## WHAT TO PRODUCE:
Although the data below contains pictures, please reproduce only its words, exactly.

[Transcribed page contents]
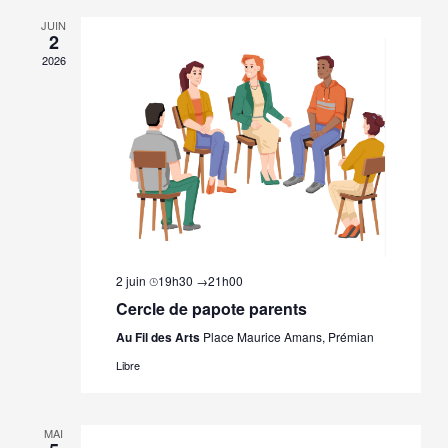
JUIN
2
2026
2 juin ⌚︎19h30
→
21h00
Cercle de papote parents
Au Fil des Arts
Place Maurice Amans, Prémian
Libre
MAI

## EXERCISE ANSWER:
JUIN
2
2026
2 juin ⌚︎19h30
→
21h00
Cercle de papote parents
Au Fil des Arts
Place Maurice Amans, Prémian
Libre
MAI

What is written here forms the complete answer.